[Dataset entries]
————

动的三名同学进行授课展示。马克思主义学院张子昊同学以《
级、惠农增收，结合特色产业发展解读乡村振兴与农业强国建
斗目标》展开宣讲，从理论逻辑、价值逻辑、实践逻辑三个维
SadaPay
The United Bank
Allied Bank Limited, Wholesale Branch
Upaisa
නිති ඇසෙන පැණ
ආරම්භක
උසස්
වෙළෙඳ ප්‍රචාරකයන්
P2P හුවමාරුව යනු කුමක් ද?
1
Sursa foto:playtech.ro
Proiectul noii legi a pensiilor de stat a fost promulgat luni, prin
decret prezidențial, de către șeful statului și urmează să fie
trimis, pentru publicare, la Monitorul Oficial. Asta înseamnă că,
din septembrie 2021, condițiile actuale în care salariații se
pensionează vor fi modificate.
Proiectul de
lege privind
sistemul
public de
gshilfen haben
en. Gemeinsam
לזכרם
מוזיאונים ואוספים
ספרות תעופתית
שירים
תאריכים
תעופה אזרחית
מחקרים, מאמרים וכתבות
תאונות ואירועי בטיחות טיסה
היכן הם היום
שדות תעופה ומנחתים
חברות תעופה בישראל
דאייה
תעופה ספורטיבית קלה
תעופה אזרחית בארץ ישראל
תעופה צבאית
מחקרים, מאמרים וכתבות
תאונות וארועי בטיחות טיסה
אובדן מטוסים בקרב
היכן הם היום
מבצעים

————

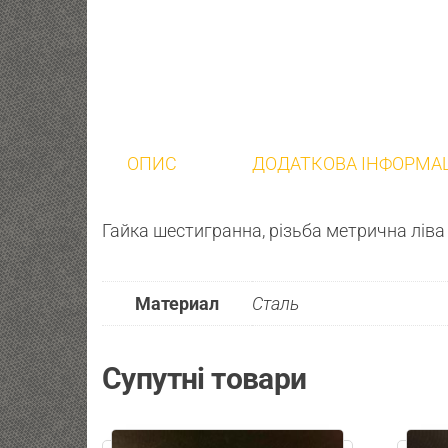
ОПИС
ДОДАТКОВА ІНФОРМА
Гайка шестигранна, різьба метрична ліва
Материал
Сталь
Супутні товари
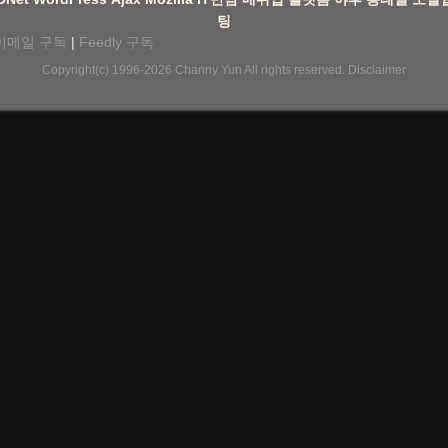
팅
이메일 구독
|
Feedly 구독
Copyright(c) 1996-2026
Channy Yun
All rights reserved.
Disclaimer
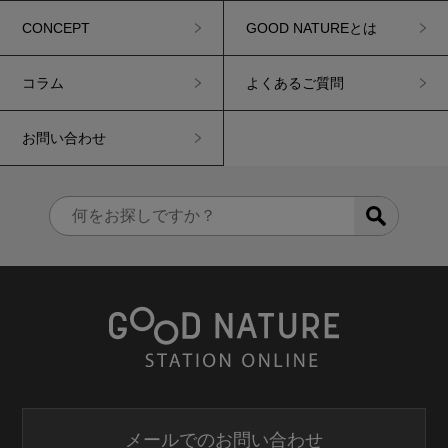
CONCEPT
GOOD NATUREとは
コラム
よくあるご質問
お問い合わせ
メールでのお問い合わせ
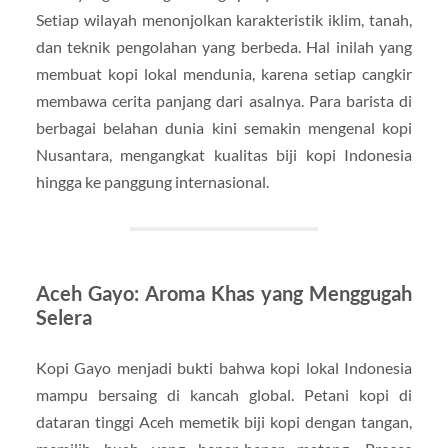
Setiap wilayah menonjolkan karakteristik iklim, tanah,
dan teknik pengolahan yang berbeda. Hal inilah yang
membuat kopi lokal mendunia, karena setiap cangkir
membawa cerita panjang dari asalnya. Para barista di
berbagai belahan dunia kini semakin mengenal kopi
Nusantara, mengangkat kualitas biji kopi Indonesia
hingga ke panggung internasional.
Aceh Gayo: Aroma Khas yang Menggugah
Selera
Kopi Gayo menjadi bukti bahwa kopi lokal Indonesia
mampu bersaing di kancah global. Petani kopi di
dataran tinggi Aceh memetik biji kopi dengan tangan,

————

--- ABOUT THIS TASK ---
Rewrite the part that opens with the line containing "Setiap wilayah menonjolkan" and closes with the line containing "dataran tinggi Aceh", putting "peracik kopi" in place of "barista" and changing nothing else.

--- EXERCISE RESPONSE ---
Setiap wilayah menonjolkan karakteristik iklim, tanah,
dan teknik pengolahan yang berbeda. Hal inilah yang
membuat kopi lokal mendunia, karena setiap cangkir
membawa cerita panjang dari asalnya. Para peracik kopi di
berbagai belahan dunia kini semakin mengenal kopi
Nusantara, mengangkat kualitas biji kopi Indonesia
hingga ke panggung internasional.
Aceh Gayo: Aroma Khas yang Menggugah
Selera
Kopi Gayo menjadi bukti bahwa kopi lokal Indonesia
mampu bersaing di kancah global. Petani kopi di
dataran tinggi Aceh memetik biji kopi dengan tangan,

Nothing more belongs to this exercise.